Oh no, Walmart is not doing well? Danger, danger Economy Sucks! Not according to the flower shop.
Before this last recession, readers of a long time here might recall that I used my flower shop as a barometer for the economy. I noted that things were not doing well as our sales had started to decline in August of 2006. The smart boys and girls called it December 2008 as starting December 2007.
Well, today it seems some people are getting concerned. I guess Macy’s did not do so well either. And these smart ones are holding their breath for tomorrow’s Target numbers.
The analysis? It’s either the retailers have lost their way but, as noted not likely or the consumer is getting smart and not over spending or and this one just kills me: “The economy is in collapse. That’s what’s going on.”
Really? The economy is in collapse?
Disregard the government data. Jobs and GDP and all the rest are at best inaccurate measures of the economy and at worst flat out corrupt. Walmart is capitalism writ large. .. When Walmart misses estimates, it can only mean one of two things: either Walmart or the American economy is weaker than anyone thought.
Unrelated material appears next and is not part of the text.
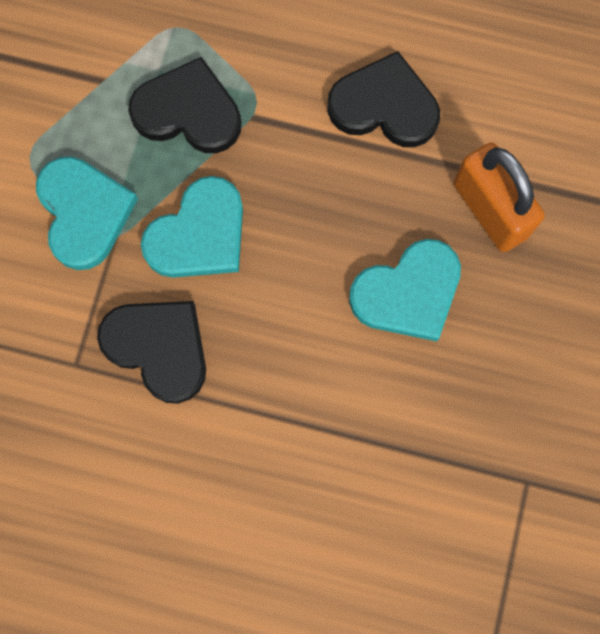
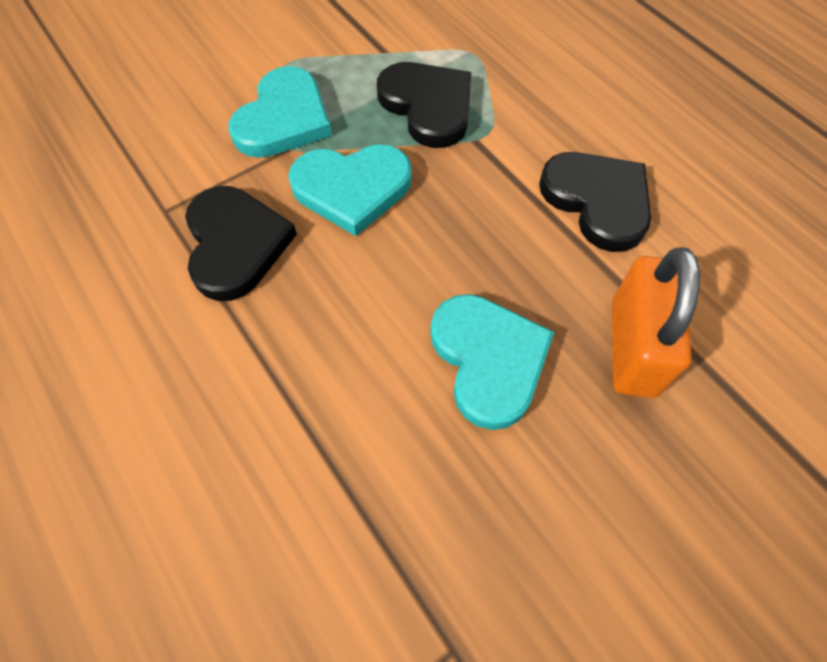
camera: 40 degrees right, 15 degrees down
turquoise heart [349,239,461,341] -> turquoise heart turned 120 degrees counterclockwise [431,294,554,430]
Yup, that’s what it is the corrupt government numbers are not to be trusted. Walmart et al are sucking big air right now and that means the economy is going down. I mean, it certainly couldn’t be the consumer having wised up and got the message of stagnate or declining wages while working whacked out hours and accomplishing little other than having stopped the dehydration.
I got news for these “smart ones”. The flower shop says things are holding their own. It’s not growing, but it’s looking like the first year since 2006 that we will stay even and maybe even up a bit.
“I don’t think we’re in a recession right now, but I think there’s a 50 percent chance we’ll be in one next year,” Davidowitz shouts, and there’s nothing the government is going to be able to do about it. “We’ve spent all the money, we’ve borrowed all the money, and we’re in the tank.”
Who do you believe? My flower shop and Spencer’s job analysis with Ed’s explanations or Walmart and the “smart ones”?
Walmart has had a same store sales problem for a LONG time. They were in such a rapid expansion mode no one was paying any attention to that though.
For the past two or three years Bloomberg has been documenting the problems at Walmart. They outsourced their restocking. They stopped hiring enough people to both man the floor and stock the shelves. They are no longer offering the best prices.
Losing control of their stocking is a great way to teach customers about their alternatives which include other retailers, grocers and discount shops. If you can drive to the Walmart, you can drive elsewhere.
Losing their price advantage was inevitable. Walmart is so big that when it squeezes a sector, the entire sector reshapes to follow the path followed by the folks who won the Walmart contract. That means that Safeway can get the same price on lemons, Target can get the same price on mens’ shorts, and so on.
In other words, I believe your flower shop. We are in a fragile recovery. We rent a summer cottage, and we just had the best year ever, but we’ve noticed an upmarket drift with our renters. Instead of Canada, China or the Caribbean, they’ll rent our house on the lake now that they are taking vacations again. They’re probably springing for flowers too. They’re an inexpensive luxury, like moving up a grade or two in eyeliner.
It’s sample size. Your flower shop is localized and is highly subject to a great many local influences, including great management.
Wallmart is spread over a much larger geographic area, and with multiple management qualities that diverge to the mean.
That’s why you should believe Wallmart over the single small business when you are looking at the macro data.